Hardware design source data
--- START ---
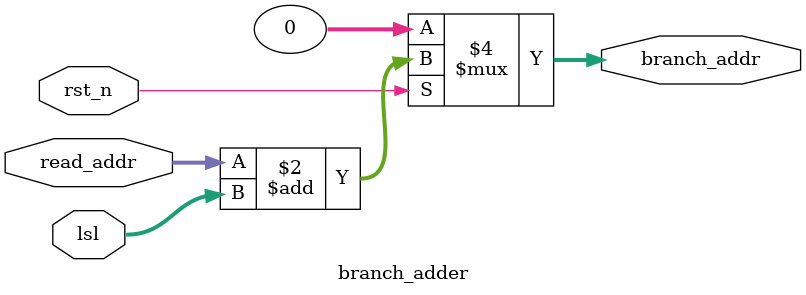
<source format=v>
`timescale 1ns / 1ps


module branch_adder(
    input wire rst_n,
    input wire [31:0] read_addr, //address from pc
    input wire [31:0] lsl, // immgen instruction shifted left by 2
    output reg [31:0] branch_addr
    );
    
always @(*) begin
    if (rst_n) begin
        branch_addr = read_addr + lsl;
    end
    else begin
        branch_addr = 32'b0;
    
    end
end
endmodule

</source>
--- END ---
§ Assigned task:
Above are the records; copy them exactly without the pictures.

§ Result of this task:
<source format=v>
`timescale 1ns / 1ps


module branch_adder(
    input wire rst_n,
    input wire [31:0] read_addr, //address from pc
    input wire [31:0] lsl, // immgen instruction shifted left by 2
    output reg [31:0] branch_addr
    );
    
always @(*) begin
    if (rst_n) begin
        branch_addr = read_addr + lsl;
    end
    else begin
        branch_addr = 32'b0;
    
    end
end
endmodule

</source>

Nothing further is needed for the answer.